- **EXERCISE DIRECTIONS**
From the line that has "- [x] Tokens are properly formatted" down to the final line of the listing below, transcribe every line exactly, and only those.

*** Opening of RECORD EXCERPTS ***

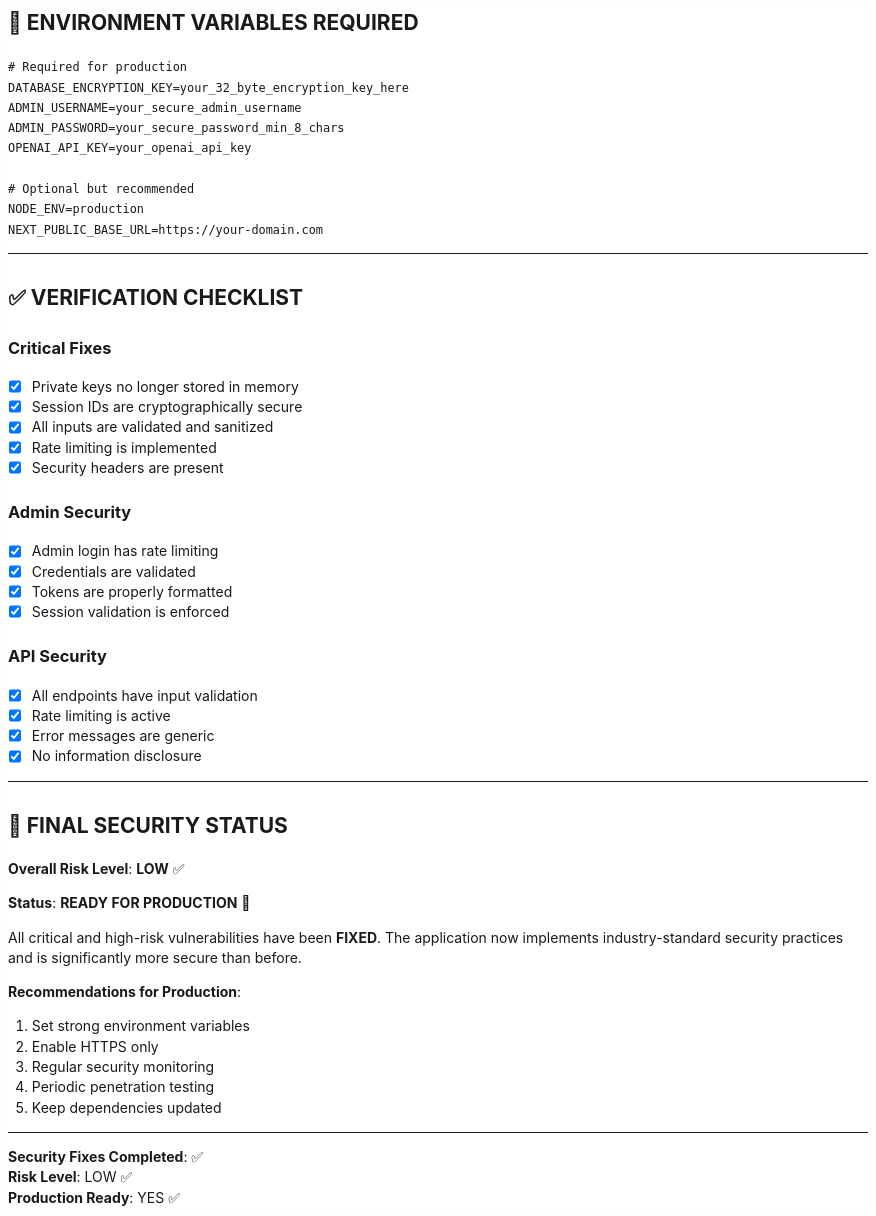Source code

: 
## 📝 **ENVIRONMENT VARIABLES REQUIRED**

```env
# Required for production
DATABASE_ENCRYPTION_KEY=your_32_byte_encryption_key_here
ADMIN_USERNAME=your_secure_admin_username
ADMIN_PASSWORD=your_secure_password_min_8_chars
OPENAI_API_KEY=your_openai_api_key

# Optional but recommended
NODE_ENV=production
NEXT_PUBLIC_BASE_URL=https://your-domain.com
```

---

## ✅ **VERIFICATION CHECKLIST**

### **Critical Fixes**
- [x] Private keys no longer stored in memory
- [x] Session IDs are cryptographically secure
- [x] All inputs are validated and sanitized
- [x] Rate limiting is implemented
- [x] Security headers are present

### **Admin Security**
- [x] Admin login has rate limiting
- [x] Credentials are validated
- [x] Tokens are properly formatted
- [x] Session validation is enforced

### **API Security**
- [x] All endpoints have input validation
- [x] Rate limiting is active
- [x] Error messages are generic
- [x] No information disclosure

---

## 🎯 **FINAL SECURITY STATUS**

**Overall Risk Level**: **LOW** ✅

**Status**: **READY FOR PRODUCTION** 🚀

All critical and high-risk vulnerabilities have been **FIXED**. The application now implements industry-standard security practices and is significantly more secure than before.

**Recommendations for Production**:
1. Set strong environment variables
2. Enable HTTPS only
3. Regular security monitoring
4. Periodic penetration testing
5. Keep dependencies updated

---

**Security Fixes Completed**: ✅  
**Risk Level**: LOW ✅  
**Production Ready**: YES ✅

*** Close of RECORD EXCERPTS ***

- **RESPONSE BELOW**
- [x] Tokens are properly formatted
- [x] Session validation is enforced

### **API Security**
- [x] All endpoints have input validation
- [x] Rate limiting is active
- [x] Error messages are generic
- [x] No information disclosure

---

## 🎯 **FINAL SECURITY STATUS**

**Overall Risk Level**: **LOW** ✅

**Status**: **READY FOR PRODUCTION** 🚀

All critical and high-risk vulnerabilities have been **FIXED**. The application now implements industry-standard security practices and is significantly more secure than before.

**Recommendations for Production**:
1. Set strong environment variables
2. Enable HTTPS only
3. Regular security monitoring
4. Periodic penetration testing
5. Keep dependencies updated

---

**Security Fixes Completed**: ✅  
**Risk Level**: LOW ✅  
**Production Ready**: YES ✅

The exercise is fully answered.